Dolayısıyla MHP de engel olarak gösterilemez.
Bu durumda gerçeği göstermek lazımdır. AKP hükümeti, yüz yıllık zihniyetin İslam cilalı
versiyonudur. Hatta bunlar daha önceki hükümetlerin yapmadıklarını ben yaparım,
Kürtleri kültürel soykırım sistem içinde ben tutabilirim iddiasındadırlar.
Yıpranmış kültürel soykırımcı sömürgeciliği ben restore ederim demektedirler.
Davutoğlu’nun bahsettiği restorasyon da bu karakterdir.

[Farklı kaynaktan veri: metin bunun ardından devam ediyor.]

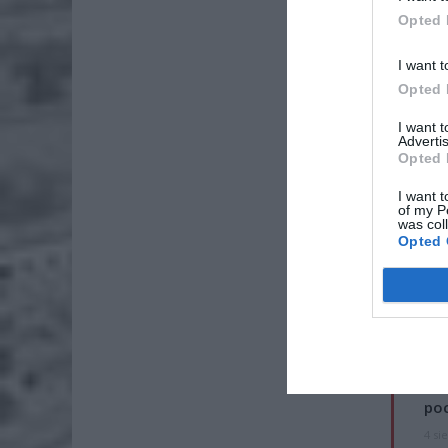
Opted 
I want t
Opted 
I want 
Advertis
Opted 
I want t
of my P
was col
Opted 
ZOBA
Lid
po
4 si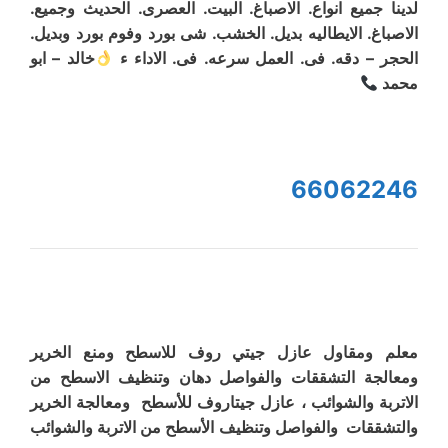
لدينا جميع انواع. الاصباغ. البيت. العصرى. الحديث وجميع.
الاصباغ. الايطاليه بديل. الخشب. شى بورد وفوم بورد وبديل.
الحجر – دقه. فى. العمل سرعه. فى. الاداء ء
خالد – ابو
محمد
66062246
معلم ومقاول عازل جيتي روف للاسطح ومنع الخرير
ومعالجة التشققات والفواصل دهان وتنظيف الاسطح من
الاتربة والشوائب ، عازل جيتاروف للأسطح ومعالجة الخرير
والتشققات والفواصل وتنظيف الأسطح من الاتربة والشوائب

Türk devleti Lice’deki okula saldırınca, açılacak okullara
kovuşturma açınca bazıları şaşırıyorlar. İşte böyle olmaz diyorlar. Bu, sürece
yanlış yaklaşmaktan kaynaklanıyor. Sanki AKP de bir çözüm sürecinin içindeymiş
gibi yanlış değerlendirmelerden kaynaklanıyor. Halbuki Kürt Halk Önderi hiçbir
zaman AKP adım atıyor, çözüm süreci iyi gidiyor dememiştir. Sadece diyalogdan
söz etmiştir. AKP’nin bu diyalog sürecini müzakereye ve çözüme evriltmesini
istemiştir. Yoksa müzakere için adım atılmış, çözüm için gelişmeler oluyor
dememiştir. Diyalog, müzakere ve çözüm için adım atılması anlamına gelmiyor.

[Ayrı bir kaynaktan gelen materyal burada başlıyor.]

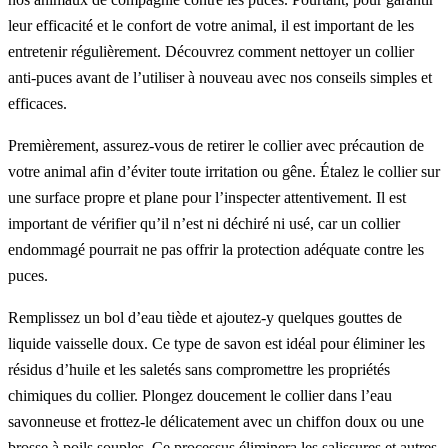
leur efficacité et le confort de votre animal, il est important de les
entretenir régulièrement. Découvrez comment nettoyer un collier
anti-puces avant de l’utiliser à nouveau avec nos conseils simples et
efficaces.
Premièrement, assurez-vous de retirer le collier avec précaution de
votre animal afin d’éviter toute irritation ou gêne. Étalez le collier sur
une surface propre et plane pour l’inspecter attentivement. Il est
important de vérifier qu’il n’est ni déchiré ni usé, car un collier
endommagé pourrait ne pas offrir la protection adéquate contre les
puces.
Remplissez un bol d’eau tiède et ajoutez-y quelques gouttes de
liquide vaisselle doux. Ce type de savon est idéal pour éliminer les
résidus d’huile et les saletés sans compromettre les propriétés
chimiques du collier. Plongez doucement le collier dans l’eau
savonneuse et frottez-le délicatement avec un chiffon doux ou une
brosse à poils souples. Ce processus éliminera les salissures et autres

Diyaloglar farklı amaç ve taktikler için kullanılabilir. Nitekim Kürt Halk
Önderi devleti bir müzakereye sokmak için kullanmak isterken, AKP hükümeti ise
oyalama ve zaman kazanmak için kullanıyor.
Kürt Halk Önderi
AKP’nin içte ve dışta sıkıştığını görerek demokratik siyasal yollardan çözüm
için politik hamleler yapmıştır. Zamanlaması doğru bir politikadır. Ancak AKP
bu adımı kötüye kullanmış, Kürt halkı ve siyasi güçleri ise uygun momenti
AKP’ye adım attıracak bir mücadele içine girerek değerlendirememişlerdir.

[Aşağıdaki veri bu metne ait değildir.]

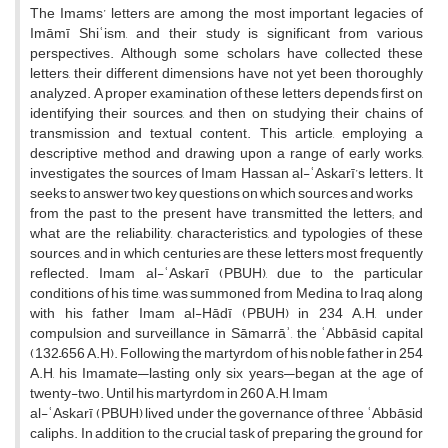
The Imams’ letters are among the most important legacies of
Imāmī Shiʿism, and their study is significant from various
perspectives. Although some scholars have collected these
letters, their different dimensions have not yet been thoroughly
analyzed. A proper examination of these letters depends first on
identifying their sources, and then on studying their chains of
transmission and textual content. This article, employing a
descriptive method and drawing upon a range of early works,
investigates the sources of Imam Hassan al-ʿAskarī’s letters. It
seeks to answer two key questions on which sources and works
from the past to the present have transmitted the letters; and
what are the reliability, characteristics, and typologies of these
sources, and in which centuries are these letters most frequently
reflected. Imam al-ʿAskarī (PBUH), due to the particular
conditions of his time, was summoned from Medina to Iraq along
with his father Imam al-Hādī (PBUH) in 234 A.H, under
compulsion and surveillance in Sāmarrāʾ, the ʿAbbāsid capital
(132–656 A.H). Following the martyrdom of his noble father in 254
A.H, his Imamate—lasting only six years—began at the age of
twenty-two. Until his martyrdom in 260 A.H, Imam
al-ʿAskarī (PBUH) lived under the governance of three ʿAbbāsid
caliphs. In addition to the crucial task of preparing the ground for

Mevcut durum AKP’ye demokratik siyasal çözüm için adım
attırma imkanı veriyordu. Eğer AKP demokratik siyasal yollardan adım atmıyorsa,
bu koşullarda daha şiddetli mücadele verilerek AKP’ye adım attırılabilir.
Tercih birinci yoldur. Ama bu olmuyorsa ikinci yolu denemek Kürtlerin meşru
hakkıdır. AKP bölgede ve içeride yalnızlaşmıştır. Onurlu yalnızlık gibi
kavramların kullanılması bu gerçekliğin ifadesidir. Eğer Kürt Özgürlük Hareketi
mücadeleyi yükseltirse –kaldı ki gelişmeler açısından yükseltmekten başka
seçeneği yoktur. Çünkü AKP birinci seçeneği anlamsız hale getirmiştir- Türk
devleti ya bu sorunu çözmek zorunda kalacaktır ya da dağılacaktır. Zaten Kürt
halkı AKP’nin tutumuna bakmadan kendi özgür ve demokratik yaşamını inşa etme ve
kendi kendini yönetme konusunda kararlıdır.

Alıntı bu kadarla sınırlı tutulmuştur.